The last-ditch effort to take the city once and for all has restarted in earnest. A three-day ceasefire failed to provide aid or allow civilians to evacuate.
Syrian kids walk near the Bustan Al-Quasr humanitarian corridor on the border separating eastern and western Aleppo
Rebels and government troops resumed fighting Sunday morning after a three-day ceasefire failed to provide civilians a way out of the city. The leading moderate rebel coalition warned all non-combatants to stay away from government positions as they redoubled their attack.
Fighting broke out in the city's southern neighborhoods as pro-Damascus troops also laid siege to the key village of Khan Touman, which lies along the highway connecting Aleppo and Syria's other major cities. The town has been held by al-Qaeda linked insurgents since last May.
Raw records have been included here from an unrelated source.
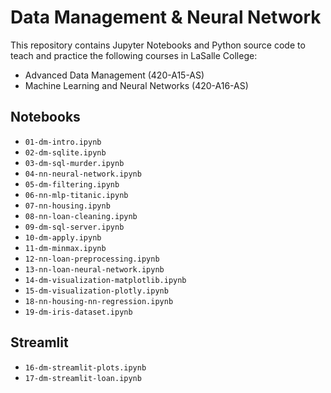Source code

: # Data Management &amp; Neural Network

This repository contains Jupyter Notebooks and Python source code to teach and practice the following courses in LaSalle College:

- Advanced Data Management (420-A15-AS)<br />
- Machine Learning and Neural Networks (420-A16-AS)

## Notebooks

- `01-dm-intro.ipynb`
- `02-dm-sqlite.ipynb`
- `03-dm-sql-murder.ipynb`
- `04-nn-neural-network.ipynb`
- `05-dm-filtering.ipynb`
- `06-nn-mlp-titanic.ipynb`
- `07-nn-housing.ipynb`
- `08-nn-loan-cleaning.ipynb`
- `09-dm-sql-server.ipynb`
- `10-dm-apply.ipynb`
- `11-dm-minmax.ipynb`
- `12-nn-loan-preprocessing.ipynb`
- `13-nn-loan-neural-network.ipynb`
- `14-dm-visualization-matplotlib.ipynb`
- `15-dm-visualization-plotly.ipynb`
- `18-nn-housing-nn-regression.ipynb`
- `19-dm-iris-dataset.ipynb`

## Streamlit

- `16-dm-streamlit-plots.ipynb`
- `17-dm-streamlit-loan.ipynb`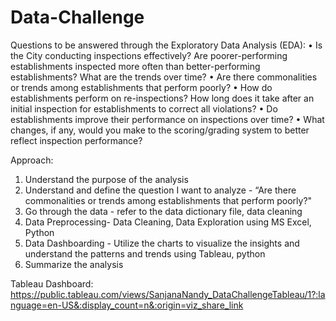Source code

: # Data-Challenge
Questions to be answered through the Exploratory Data Analysis (EDA):
•	Is the City conducting inspections effectively? Are poorer-performing establishments inspected more often than better-performing establishments? What are the trends over time? 
•	Are there commonalities or trends among establishments that perform poorly?
•	How do establishments perform on re-inspections? How long does it take after an initial inspection for establishments to correct all violations?
•	Do establishments improve their performance on inspections over time? 
•	What changes, if any, would you make to the scoring/grading system to better reflect inspection performance?


Approach:
1. Understand the purpose of the analysis
2. Understand and define the question I want to analyze - “Are there commonalities or trends among establishments that perform poorly?"
3. Go through the data - refer to the data dictionary file, data cleaning
4. Data Preprocessing- Data Cleaning, Data Exploration using MS Excel, Python
5. Data Dashboarding - Utilize the charts to visualize the insights and understand the patterns and trends using Tableau, python
6. Summarize the analysis

Tableau Dashboard:
https://public.tableau.com/views/SanjanaNandy_DataChallengeTableau/1?:language=en-US&:display_count=n&:origin=viz_share_link
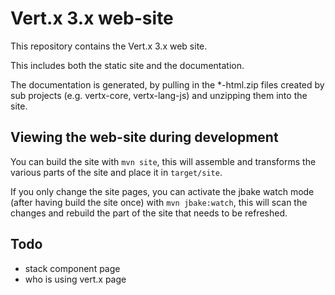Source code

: # Vert.x 3.x web-site

This repository contains the Vert.x 3.x web site.

This includes both the static site and the documentation.

The documentation is generated, by pulling in the *-html.zip files created by sub projects (e.g. vertx-core, vertx-lang-js)
and unzipping them into the site.

## Viewing the web-site during development

You can build the site with `mvn site`, this will assemble and transforms the various parts of the site and place
it in `target/site`.

If you only change the site pages, you can activate the jbake watch mode (after having build the site once) with
`mvn jbake:watch`, this will scan the changes and rebuild the part of the site that needs to be refreshed.


## Todo

- stack component page
- who is using vert.x page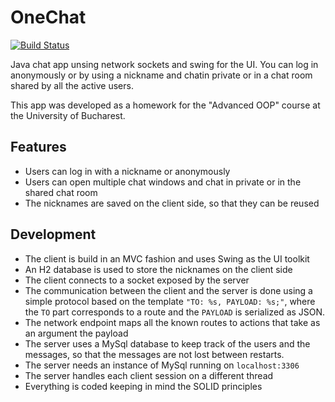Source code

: # OneChat
[![Build Status](https://travis-ci.org/lucianbc/onechat.svg?branch=master)](https://travis-ci.org/lucianbc/onechat)


Java chat app unsing network sockets and swing for the UI. You can log in anonymously or by using a nickname and chatin private or in a chat room shared by all the active users. 

This app was developed as a homework for the "Advanced OOP" course at the University of Bucharest.

## Features
* Users can log in with a nickname or anonymously
* Users can open multiple chat windows and chat in private or in the shared chat room
* The nicknames are saved on the client side, so that they can be reused

## Development
* The client is build in an MVC fashion and uses Swing as the UI toolkit
* An H2 database is used to store the nicknames on the client side
* The client connects to a socket exposed by the server
* The communication between the client and the server is done using a simple protocol based on the template `"TO: %s, PAYLOAD: %s;"`, where the `TO` part corresponds to a route and the `PAYLOAD` is serialized as JSON.
* The network endpoint maps all the known routes to actions that take as an argument the payload
* The server uses a MySql database to keep track of the users and the messages, so that the messages are not lost between restarts.
* The server needs an instance of MySql running on `localhost:3306`
* The server handles each client session on a different thread
* Everything is coded keeping in mind the SOLID principles
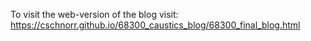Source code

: To visit the web-version of the blog visit: https://cschnorr.github.io/68300_caustics_blog/68300_final_blog.html
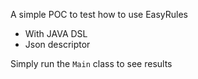A simple POC to test how to use EasyRules
- With JAVA DSL
- Json descriptor

Simply run the `Main` class to see results
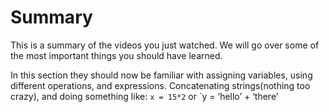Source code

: # Summary

This is a summary of the videos you just watched. We will go over some of the most important things you should have learned.

In this section they should now be familiar with assigning variables, using different operations, and expressions. Concatenating strings(nothing too crazy), and doing something like: `x = 15*2` or `y = ‘hello’ + ‘there’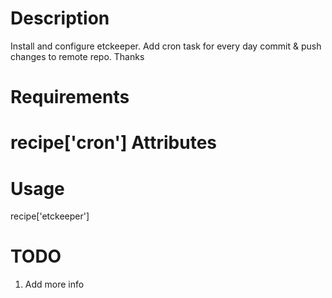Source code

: Description
===========
Install and configure etckeeper. Add cron task for every day commit & push changes to remote repo.
Thanks

Requirements
============
recipe['cron']
Attributes
==========

Usage
=====
recipe['etckeeper']

TODO
=====
1. Add more info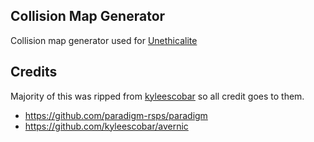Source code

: ## Collision Map Generator
Collision map generator used for [Unethicalite](https://github.com/unethicalite/unethicalite)

## Credits
Majority of this was ripped from [kyleescobar](https://github.com/kyleescobar) so all credit goes to them.

* https://github.com/paradigm-rsps/paradigm
* https://github.com/kyleescobar/avernic
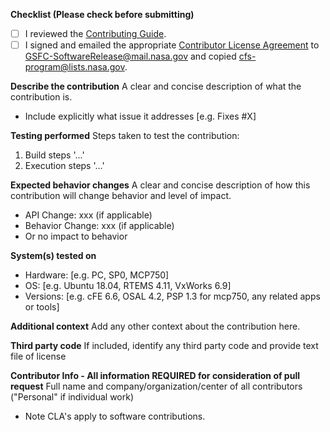 **Checklist (Please check before submitting)**

* [ ] I reviewed the [Contributing Guide](https://github.com/nasa/LC/blob/main/CONTRIBUTING.md).
* [ ] I signed and emailed the appropriate [Contributor License Agreement](https://github.com/nasa/cFS/blob/main/CONTRIBUTING.md#contributor-license-agreement-cla) to GSFC-SoftwareRelease@mail.nasa.gov and copied cfs-program@lists.nasa.gov.

**Describe the contribution**
A clear and concise description of what the contribution is.
- Include explicitly what issue it addresses [e.g. Fixes #X]

**Testing performed**
Steps taken to test the contribution:
1. Build steps '...'
2. Execution steps '...'

**Expected behavior changes**
A clear and concise description of how this contribution will change behavior and level of impact.
 - API Change: xxx (if applicable)
 - Behavior Change: xxx (if applicable)
 - Or no impact to behavior

**System(s) tested on**
 - Hardware: [e.g. PC, SP0, MCP750]
 - OS: [e.g. Ubuntu 18.04, RTEMS 4.11, VxWorks 6.9]
 - Versions: [e.g. cFE 6.6, OSAL 4.2, PSP 1.3 for mcp750, any related apps or tools]

**Additional context**
Add any other context about the contribution here.

**Third party code**
If included, identify any third party code and provide text file of license

**Contributor Info - All information REQUIRED for consideration of pull request**
Full name and company/organization/center of all contributors ("Personal" if individual work)
 - Note CLA's apply to software contributions.
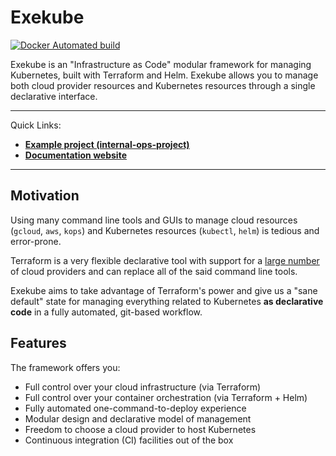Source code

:# Exekube

[![Docker Automated build](https://img.shields.io/badge/hub.docker.com-automated-blue.svg?style=flat-square)](https://hub.docker.com/r/ilyasotkov/exekube/)

Exekube is an "Infrastructure as Code" modular framework for managing Kubernetes, built with Terraform and Helm. Exekube allows you to manage both cloud provider resources and Kubernetes resources through a single declarative interface.

---

Quick Links:
- [**Example project (internal-ops-project)**](https://github.com/exekube/internal-ops-project)
- [**Documentation website**](https://exekube.github.io/exekube/)

---

## Motivation

Using many command line tools and GUIs to manage cloud resources (`gcloud`, `aws`, `kops`) and Kubernetes resources (`kubectl`, `helm`) is tedious and error-prone.

Terraform is a very flexible declarative tool with support for a [large number](https://www.terraform.io/docs/providers/index.html) of cloud providers and can replace all of the said command line tools.

Exekube aims to take advantage of Terraform's power and give us a "sane default" state for managing everything related to Kubernetes **as declarative code** in a fully automated, git-based workflow.

## Features

The framework offers you:

- Full control over your cloud infrastructure (via Terraform)
- Full control over your container orchestration (via Terraform + Helm)
- Fully automated one-command-to-deploy experience
- Modular design and declarative model of management
- Freedom to choose a cloud provider to host Kubernetes
- Continuous integration (CI) facilities out of the box
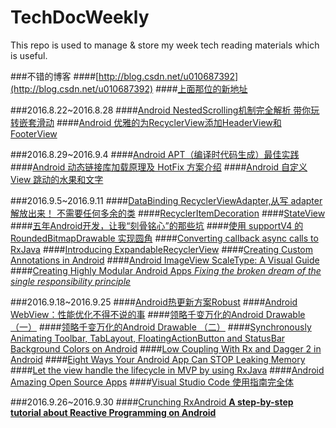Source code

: # TechDocWeekly
This repo is used to manage &amp; store my week tech reading materials which is useful.

###不错的博客
####[http://blog.csdn.net/u010687392](http://blog.csdn.net/u010687392)
####[上面那位的新地址](http://zhengxiaoyong.me/)


###2016.8.22~2016.8.28
####[Android NestedScrolling机制完全解析 带你玩转嵌套滑动](http://blog.csdn.net/lmj623565791/article/details/52204039)
####[Android 优雅的为RecyclerView添加HeaderView和FooterView](http://blog.csdn.net/lmj623565791/article/details/51854533)

###2016.8.29~2016.9.4
####[Android APT（编译时代码生成）最佳实践](https://joyrun.github.io/2016/07/19/AptHelloWorld/?hmsr=toutiao.io&utm_medium=toutiao.io&utm_source=toutiao.io)
####[Android 动态链接库加载原理及 HotFix 方案介绍](http://mp.weixin.qq.com/s?__biz=MzA3NTYzODYzMg==&mid=2653577702&idx=1&sn=1288c77cd8fc2db68dc92cf18d675ace)
####[Android 自定义View 跳动的水果和文字](http://android.jobbole.com/84466/)


###2016.9.5~2016.9.11
####[DataBinding RecyclerViewAdapter,从写 adapter 解放出来！ 不需要任何多余的类](https://github.com/markzhai/DataBindingAdapter/blob/master/README_CN.md)
####[RecyclerItemDecoration](https://github.com/dinuscxj/RecyclerItemDecoration)
####[StateView](https://github.com/dinuscxj/RecyclerItemDecoration)
####[五年Android开发，让我“刻骨铭心”的那些坑](http://mp.weixin.qq.com/s?__biz=MzIwNjQ1NzQxNA==&mid=2247483658&idx=1&sn=451a063ef5bf3f3689e5af6153762fcd&scene=1&srcid=081912jNN9TJLf5BeZgdjTvl%23rd&utm_source=tuicool&utm_medium=referral)
####[使用 supportV4 的 RoundedBitmapDrawable 实现圆角](http://likfe.com/2016/08/25/use-supportv4-RoundedBitmapDrawable/)
####[Converting callback async calls to RxJava](https://medium.com/we-are-yammer/converting-callback-async-calls-to-rxjava-ebc68bde5831#.dfrd4iurz)
####[Introducing ExpandableRecyclerView](https://robots.thoughtbot.com/introducing-expandablerecyclerview?utm_source=Android+Weekly&utm_campaign=1096591845-Android_Weekly_221&utm_medium=email&utm_term=0_4eb677ad19-1096591845-337910269)
####[Creating Custom Annotations in Android](https://medium.freecodecamp.com/creating-custom-annotations-in-android-a855c5b43ed9#.ixduckpdx)
####[Android ImageView ScaleType: A Visual Guide](https://robots.thoughtbot.com/android-imageview-scaletype-a-visual-guide?utm_source=Android+Weekly&utm_campaign=1096591845-Android_Weekly_221&utm_medium=email&utm_term=0_4eb677ad19-1096591845-337910269)
####[Creating Highly Modular Android Apps *Fixing the broken dream of the single responsibility principle*](https://medium.com/stories-from-eyeem/creating-highly-modular-android-apps-933271fbdb7d#.e2v8ugoq5)


###2016.9.18~2016.9.25
####[Android热更新方案Robust](http://tech.meituan.com/android_robust.html?utm_source=tuicool&utm_medium=referral)
####[Android WebView：性能优化不得不说的事](http://motalks.cn/2016/09/11/Android-WebView-JavaScript-3/?utm_source=tuicool&utm_medium=referral)
####[领略千变万化的Android Drawable （一）](http://android.jobbole.com/84704/)
####[领略千变万化的Android Drawable （二）](http://android.jobbole.com/84705/)
####[Synchronously Animating Toolbar, TabLayout, FloatingActionButton and StatusBar Background Colors on Android](https://kylewbanks.com/blog/animating-toolbar-tablayout-floatingactionbutton-and-statusbar-background-color-on-android?utm_source=Android+Weekly&utm_campaign=88bd50a57f-Android_Weekly_223&utm_medium=email&utm_term=0_4eb677ad19-88bd50a57f-337910269)
####[Low Coupling With Rx and Dagger 2 in Android](http://www.ottodroid.net/?p=479&utm_source=Android+Weekly&utm_campaign=88bd50a57f-Android_Weekly_223&utm_medium=email&utm_term=0_4eb677ad19-88bd50a57f-337910269)
####[Eight Ways Your Android App Can STOP Leaking Memory](http://blog.nimbledroid.com/2016/09/06/stop-memory-leaks.html?utm_source=Android+Weekly&utm_campaign=88bd50a57f-Android_Weekly_223&utm_medium=email&utm_term=0_4eb677ad19-88bd50a57f-337910269)
####[Let the view handle the lifecycle in MVP by using RxJava](https://medium.com/@ferhatparmak/let-the-view-handle-the-lifecycle-in-mvp-by-using-rxjava-694d67923871#.p1az4a3t0)
####[Android Amazing Open Source Apps](https://medium.com/@amitshekhar/android-amazing-open-source-apps-e44f520593cc#.eq419zcih)
####[Visual Studio Code 使用指南完全体](http://i5ting.github.io/vsc/)


###2016.9.26~2016.9.30
####[Crunching RxAndroid **A step-by-step tutorial about Reactive Programming on Android**](https://medium.com/crunching-rxandroid/latest)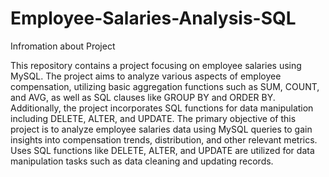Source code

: # Employee-Salaries-Analysis-SQL

Infromation about Project

This repository contains a project focusing on employee salaries using MySQL. The project aims to analyze various aspects of employee compensation, utilizing basic aggregation functions such as SUM, COUNT, and AVG, as well as SQL clauses like GROUP BY and ORDER BY. Additionally, the project incorporates SQL functions for data manipulation including DELETE, ALTER, and UPDATE.
The primary objective of this project is to analyze employee salaries data using MySQL queries to gain insights into compensation trends, distribution, and other relevant metrics.
Uses SQL functions like DELETE, ALTER, and UPDATE are utilized for data manipulation tasks such as data cleaning and updating records.
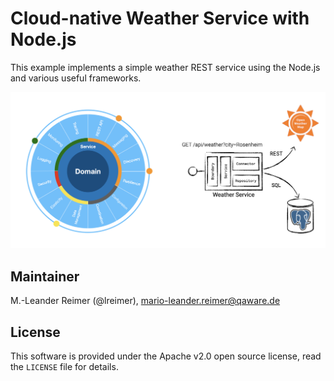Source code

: # Cloud-native Weather Service with Node.js

This example implements a simple weather REST service using the Node.js and various useful frameworks.

![Weather Service Architecture](architecture.png)

## Maintainer

M.-Leander Reimer (@lreimer), <mario-leander.reimer@qaware.de>

## License

This software is provided under the Apache v2.0 open source license, read the `LICENSE`
file for details.
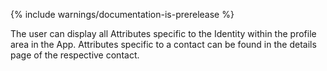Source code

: {% include warnings/documentation-is-prerelease %}

The user can display all Attributes specific to the Identity within the profile area in the App.
Attributes specific to a contact can be found in the details page of the respective contact.
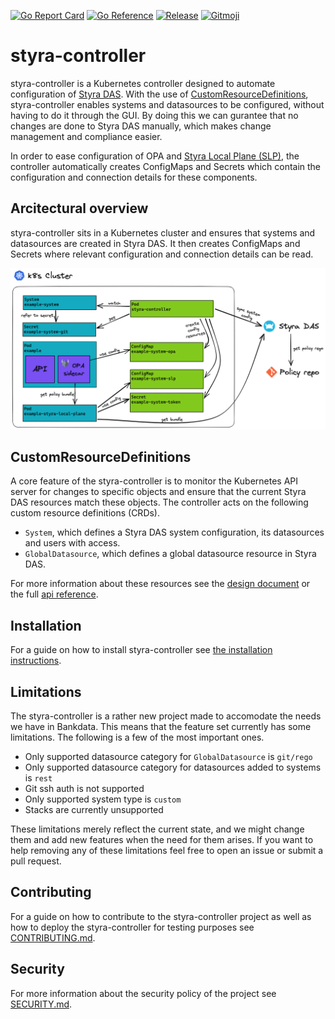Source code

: [![Go Report Card](https://goreportcard.com/badge/github.com/bankdata/styra-controller)](https://goreportcard.com/report/github.com/bankdata/styra-controller)
[![Go Reference](https://pkg.go.dev/badge/github.com/bankdata/styra-controller.svg)](https://pkg.go.dev/github.com/bankdata/styra-controller)
[![Release](https://img.shields.io/github/release/bankdata/styra-controller.svg?style=flat-square)](https://github.com/bankdata/styra-controller/releases/latest)
[![Gitmoji](https://img.shields.io/badge/gitmoji-%20😜%20😍-FFDD67.svg?style=flat-square)](https://gitmoji.dev)

# styra-controller

styra-controller is a Kubernetes controller designed to automate configuration
of [Styra DAS](https://www.styra.com/styra-das/). With the use of 
[CustomResourceDefinitions](https://kubernetes.io/docs/concepts/extend-kubernetes/api-extension/custom-resources/),
styra-controller enables systems and datasources to be configured, without
having to do it through the GUI. By doing this we can gurantee that no changes
are done to Styra DAS manually, which makes change management and compliance
easier.

In order to ease configuration of OPA and
[Styra Local Plane (SLP)](https://docs.styra.com/das/policies/policy-organization/systems/use-styra-local-plane),
the controller automatically creates ConfigMaps and Secrets which contain the
configuration and connection details for these components.

## Arcitectural overview

styra-controller sits in a Kubernetes cluster and ensures that systems and
datasources are created in Styra DAS. It then creates ConfigMaps and Secrets
where relevant configuration and connection details can be read.

<picture>
  <source media="(prefers-color-scheme: dark)" srcset="./docs/images/controller-arch.dark.excalidraw.png">
  <img alt="diagram over the controller architecture" src="./docs/images/controller-arch.light.excalidraw.png">
</picture>

## CustomResourceDefinitions

A core feature of the styra-controller is to monitor the Kubernetes API
server for changes to specific objects and ensure that the current Styra DAS
resources match these objects. The controller acts on the following custom
resource definitions (CRDs).

- `System`, which defines a Styra DAS system configuration, its datasources and
  users with access.
- `GlobalDatasource`, which defines a global datasource resource in Styra DAS.

For more information about these resources see the 
[design document](docs/design.md) 
or the full 
[api reference](docs/apis).

## Installation 

For a guide on how to install styra-controller see 
[the installation instructions](docs/installation.md).

## Limitations

The styra-controller is a rather new project made to accomodate the needs we
have in Bankdata. This means that the feature set currently has some
limitations. The following is a few of the most important ones.

- Only supported datasource category for `GlobalDatasource` is `git/rego`
- Only supported datasource category for datasources added to systems is `rest`
- Git ssh auth is not supported
- Only supported system type is `custom`
- Stacks are currently unsupported

These limitations merely reflect the current state, and we might change them
and add new features when the need for them arises. If you want to help
removing any of these limitations feel free to open an issue or submit a pull
request.

## Contributing

For a guide on how to contribute to the styra-controller project as well as how
to deploy the styra-controller for testing purposes see
[CONTRIBUTING.md](CONTRIBUTING.md).

## Security

For more information about the security policy of the project see [SECURITY.md](SECURITY.md).
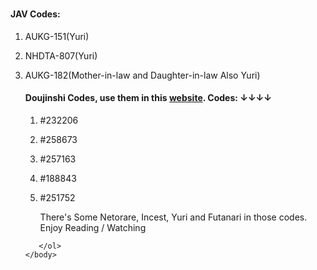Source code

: <!DOCTYPE HTML>
<html>
    <title>Sauce Codes</title>
    <h3 aling="center" Sauce Codes></h3>
    <body>
        <h4>JAV Codes:</h4>
        <ol type="1">
         <li>AUKG-151(Yuri)</li><p></p>
         <li>NHDTA-807(Yuri)</li><p></p>  
         <li>AUKG-182(Mother-in-law and Daughter-in-law Also Yuri)</li><p></p>
         <h4>Doujinshi Codes, use them in this <a href="www.hentairead.com">website</a>. Codes: ↓↓↓↓ </h4> 
         <ol type="1">
             <li>#232206</li><p></p>
             <li>#258673</li><p></p>
             <li>#257163</li><p></p>
             <li>#188843</li><p></p>
             <li>#251752</li><p></p>
             There's Some Netorare, Incest, Yuri and Futanari in those codes. 
             Enjoy Reading / Watching
         </ol>
         
   
       </ol>       
    </body>
</html>
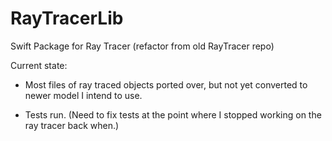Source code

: # RayTracerLib
Swift Package for Ray Tracer (refactor from old RayTracer repo)

Current state:

* Most files of ray traced objects ported over, but not yet converted to newer model I intend to use.

* Tests run. (Need to fix tests at the point where I stopped working on the ray tracer back when.)
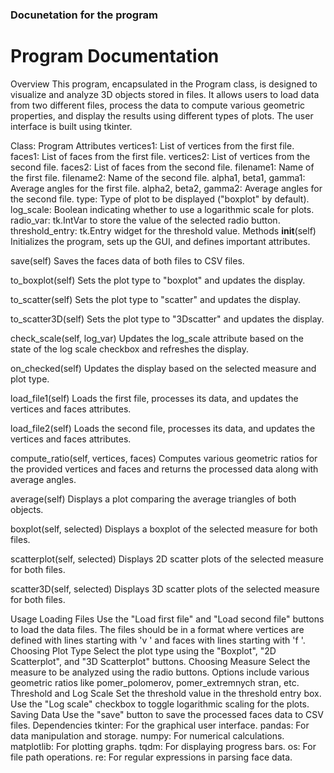 ### Docunetation for the program

# Program Documentation
Overview
This program, encapsulated in the Program class, is designed to visualize and analyze 3D objects stored in files. It allows users to load data from two different files, process the data to compute various geometric properties, and display the results using different types of plots. The user interface is built using tkinter.

Class: Program
Attributes
vertices1: List of vertices from the first file.
faces1: List of faces from the first file.
vertices2: List of vertices from the second file.
faces2: List of faces from the second file.
filename1: Name of the first file.
filename2: Name of the second file.
alpha1, beta1, gamma1: Average angles for the first file.
alpha2, beta2, gamma2: Average angles for the second file.
type: Type of plot to be displayed ("boxplot" by default).
log_scale: Boolean indicating whether to use a logarithmic scale for plots.
radio_var: tk.IntVar to store the value of the selected radio button.
threshold_entry: tk.Entry widget for the threshold value.
Methods
__init__(self)
Initializes the program, sets up the GUI, and defines important attributes.

save(self)
Saves the faces data of both files to CSV files.

to_boxplot(self)
Sets the plot type to "boxplot" and updates the display.

to_scatter(self)
Sets the plot type to "scatter" and updates the display.

to_scatter3D(self)
Sets the plot type to "3Dscatter" and updates the display.

check_scale(self, log_var)
Updates the log_scale attribute based on the state of the log scale checkbox and refreshes the display.

on_checked(self)
Updates the display based on the selected measure and plot type.

load_file1(self)
Loads the first file, processes its data, and updates the vertices and faces attributes.

load_file2(self)
Loads the second file, processes its data, and updates the vertices and faces attributes.

compute_ratio(self, vertices, faces)
Computes various geometric ratios for the provided vertices and faces and returns the processed data along with average angles.

average(self)
Displays a plot comparing the average triangles of both objects.

boxplot(self, selected)
Displays a boxplot of the selected measure for both files.

scatterplot(self, selected)
Displays 2D scatter plots of the selected measure for both files.

scatter3D(self, selected)
Displays 3D scatter plots of the selected measure for both files.

Usage
Loading Files
Use the "Load first file" and "Load second file" buttons to load the data files. The files should be in a format where vertices are defined with lines starting with 'v ' and faces with lines starting with 'f '.
Choosing Plot Type
Select the plot type using the "Boxplot", "2D Scatterplot", and "3D Scatterplot" buttons.
Choosing Measure
Select the measure to be analyzed using the radio buttons. Options include various geometric ratios like pomer_polomerov, pomer_extremnych stran, etc.
Threshold and Log Scale
Set the threshold value in the threshold entry box.
Use the "Log scale" checkbox to toggle logarithmic scaling for the plots.
Saving Data
Use the "save" button to save the processed faces data to CSV files.
Dependencies
tkinter: For the graphical user interface.
pandas: For data manipulation and storage.
numpy: For numerical calculations.
matplotlib: For plotting graphs.
tqdm: For displaying progress bars.
os: For file path operations.
re: For regular expressions in parsing face data.
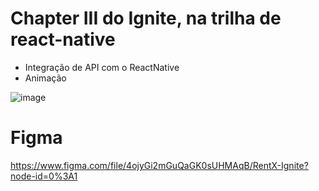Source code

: # Chapter III do Ignite, na trilha de react-native

- Integração de API com o ReactNative
- Animação

![image](https://user-images.githubusercontent.com/71986202/168195064-b2d32622-1e70-4e5c-9102-69cb86079da6.png)

# Figma

https://www.figma.com/file/4ojyGi2mGuQaGK0sUHMAqB/RentX-Ignite?node-id=0%3A1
A TV channel run by the Lebanese militant group Hezbollah, which backs the regime of President Bashar al-Assad, broadcast footage of government tanks taking heavy fire as they rolled through the countryside just outside Aleppo.
Siege brings devastation to civilians
Once Syria's second city, Aleppo has become the focal point of a last-ditch effort on all sides to bring a decisive end to the country's protracted and asymmetrical conflict. This has led to a devastating situation for civilians, who, especially in the east, have been blocked on all sides by fighting and are not only unable to evacuate, but are also hindered from getting much-needed humanitarian aid. This crisis has been compounded by Russian airstrikes and government attacks that have seemingly targeted aid convoys.
It was because of this situation that Moscow announced a three-day cessation of hostilities to begin on Thursday. The Syrian regime had set up eight corridors to allow rebels and civilians to evacuate the city, but the United Nations said they were not provided with the proper safety guarantees to either carry out an evacuation or provide aid supplies.
Russia defended its resumption of airstrikes on Saturday, saying that the Kremlin was determined to rid ally Syria of "terrorists."
"Some countries are trying to play with the devil and use terrorists to get rid of [Syrian President Bashar al-] Assad, and some just say thoughtlessly that Assad must leave," said government spokesman Dmitry Peskov. "If Damascus falls and terrorists take hold there, there will be no political settlement then."
The siege of Aleppo has already claimed the lives of some 500 civilians in just the past month.